И они превратили день в ночь, заслонившись ото дня шторами.
А когда наступила настоящая ночь, она увидела: в небе было две луны, или два солнца, или солнце и луна. Полнеба в звездах, полнеба в синеве.
Зеркало в доме кто-то накрыл черной шалью с кистями. С улицы доносится какой-то страшный глухой стук: тум, тум, тум, тум. Она выбежала из дому. Она бежала по кромке между ночью и днем. Она остановилась.

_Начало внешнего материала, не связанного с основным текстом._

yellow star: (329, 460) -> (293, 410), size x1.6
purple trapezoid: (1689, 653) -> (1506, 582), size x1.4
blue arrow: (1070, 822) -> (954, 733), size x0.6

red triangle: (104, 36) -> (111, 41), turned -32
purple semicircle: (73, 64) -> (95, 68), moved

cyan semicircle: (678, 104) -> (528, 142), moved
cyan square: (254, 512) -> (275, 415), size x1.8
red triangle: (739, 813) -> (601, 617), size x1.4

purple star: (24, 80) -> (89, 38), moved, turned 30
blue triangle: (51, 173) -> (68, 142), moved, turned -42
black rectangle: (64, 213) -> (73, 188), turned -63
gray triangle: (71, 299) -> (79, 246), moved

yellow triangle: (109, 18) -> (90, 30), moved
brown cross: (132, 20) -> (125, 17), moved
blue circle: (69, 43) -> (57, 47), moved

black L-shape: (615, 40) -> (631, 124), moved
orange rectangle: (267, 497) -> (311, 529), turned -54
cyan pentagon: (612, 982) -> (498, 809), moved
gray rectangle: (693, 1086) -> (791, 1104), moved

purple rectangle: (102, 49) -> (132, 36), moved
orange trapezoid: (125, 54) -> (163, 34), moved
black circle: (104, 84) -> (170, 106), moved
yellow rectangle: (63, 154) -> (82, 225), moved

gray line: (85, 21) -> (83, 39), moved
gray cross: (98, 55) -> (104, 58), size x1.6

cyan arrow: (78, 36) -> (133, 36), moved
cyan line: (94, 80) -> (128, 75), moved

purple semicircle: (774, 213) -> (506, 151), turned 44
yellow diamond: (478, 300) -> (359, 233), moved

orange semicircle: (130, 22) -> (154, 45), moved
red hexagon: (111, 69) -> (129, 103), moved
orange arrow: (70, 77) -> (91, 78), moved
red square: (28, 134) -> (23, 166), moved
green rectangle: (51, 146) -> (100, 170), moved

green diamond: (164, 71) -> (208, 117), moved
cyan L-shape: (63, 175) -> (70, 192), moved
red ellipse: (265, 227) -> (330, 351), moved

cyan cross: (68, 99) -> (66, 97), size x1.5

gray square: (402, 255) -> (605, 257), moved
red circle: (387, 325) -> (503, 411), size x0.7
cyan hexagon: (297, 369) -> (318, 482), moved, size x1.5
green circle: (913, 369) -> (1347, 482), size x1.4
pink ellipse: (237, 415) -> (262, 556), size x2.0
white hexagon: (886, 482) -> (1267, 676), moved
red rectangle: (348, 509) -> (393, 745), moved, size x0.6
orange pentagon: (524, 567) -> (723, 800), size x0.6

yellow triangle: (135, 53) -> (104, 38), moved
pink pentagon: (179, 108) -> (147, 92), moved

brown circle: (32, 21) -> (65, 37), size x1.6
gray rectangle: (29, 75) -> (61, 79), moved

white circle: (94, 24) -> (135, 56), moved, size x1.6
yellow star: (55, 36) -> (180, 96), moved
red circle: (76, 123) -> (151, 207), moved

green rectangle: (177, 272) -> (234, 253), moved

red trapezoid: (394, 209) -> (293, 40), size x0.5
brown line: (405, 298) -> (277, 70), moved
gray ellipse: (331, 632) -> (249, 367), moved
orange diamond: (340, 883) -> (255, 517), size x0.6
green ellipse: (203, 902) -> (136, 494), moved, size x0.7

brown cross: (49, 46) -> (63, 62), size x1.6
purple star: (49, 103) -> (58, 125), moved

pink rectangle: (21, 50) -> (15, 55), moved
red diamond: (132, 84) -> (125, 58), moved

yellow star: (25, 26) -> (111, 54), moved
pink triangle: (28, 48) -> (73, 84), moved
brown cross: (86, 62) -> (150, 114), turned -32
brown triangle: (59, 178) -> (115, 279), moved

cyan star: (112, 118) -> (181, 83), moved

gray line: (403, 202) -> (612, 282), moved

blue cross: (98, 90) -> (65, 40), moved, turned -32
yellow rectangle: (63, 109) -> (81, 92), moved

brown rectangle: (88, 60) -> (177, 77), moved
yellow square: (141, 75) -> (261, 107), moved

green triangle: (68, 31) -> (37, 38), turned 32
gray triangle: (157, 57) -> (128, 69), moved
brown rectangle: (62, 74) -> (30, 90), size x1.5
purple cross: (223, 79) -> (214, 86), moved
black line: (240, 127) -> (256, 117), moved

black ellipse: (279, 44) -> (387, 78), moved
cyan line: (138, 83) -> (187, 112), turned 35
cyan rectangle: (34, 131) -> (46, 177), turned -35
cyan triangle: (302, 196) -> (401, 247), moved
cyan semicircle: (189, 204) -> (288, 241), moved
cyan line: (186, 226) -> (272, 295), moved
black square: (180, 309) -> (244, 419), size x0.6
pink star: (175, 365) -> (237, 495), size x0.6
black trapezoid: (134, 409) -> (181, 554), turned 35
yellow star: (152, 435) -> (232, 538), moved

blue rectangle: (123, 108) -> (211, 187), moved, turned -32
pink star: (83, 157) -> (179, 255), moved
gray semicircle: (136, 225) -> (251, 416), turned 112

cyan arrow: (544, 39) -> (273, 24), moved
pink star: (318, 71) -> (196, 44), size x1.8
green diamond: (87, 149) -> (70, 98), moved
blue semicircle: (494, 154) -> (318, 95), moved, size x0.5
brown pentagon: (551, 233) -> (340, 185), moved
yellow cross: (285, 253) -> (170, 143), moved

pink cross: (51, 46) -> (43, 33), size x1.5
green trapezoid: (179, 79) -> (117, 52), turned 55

По дороге двигалась процессия: мужчины с темными лицами, в кирзовых сапогах, несли на плечах голую женщину, ногами вперед — как гроб, — но глаза ее были открыты. Они очень спешили; время от времени пускались в пробеги. Один из двоих, шедших первыми (они поддерживали ее за ноги), отставал, и нога женщины свесилась ему на грудь: колено — подпоркой ему плечо — устремлено вперед, а нога болтается, подскакивает на ухабах, колотится пяткой в него, то в сердце, то в селезенку, то в сердце, то в селезенку: тум, тум, тум, тум. Подул ветер, волосы ее — длинные, черные — взлетели, накрыв головы последних — будто благословляя, — и Надя узнала: эта голая женщина — она.
И сейчас же она перестала стоять у калитки, держаться за штакетины рукой, перестала видеть, как идет процессия, она увидела небо, наполовину в звездах, наполовину в блеске солнца, и ничего, кроме неба, оно медленно двигалось над ней — точно конвейер.
А чьи-то липкие руки держали ее здесь, на земле: за ноги, за руки, за плечи, за бока. Но ей это было все равно. Она была занята: глазами она ловила звезды — падающие и могущие упасть. Солнце осталось за головой. Вокруг раздавались бранные крики. Она была равнодушна. И она не стыдилась наготы — все равно ведь она мертвая.
Ее положили на землю, она приподняла голову, огляделась и узнала лунный пейзаж, что висит на стене. Ее положили под дерево-полупальму с кроной из змей. Ручеек щебетал затаенно. Дорога плыла мимо — к холмам. Возле нее толпилась процессия. Она видела только сапоги, стаю сапог. «Ну что же, — сказал тот, что шел первым, и наклонился над ней, — пора начинать…» И она поняла, и закричала от ужаса, и проснулась.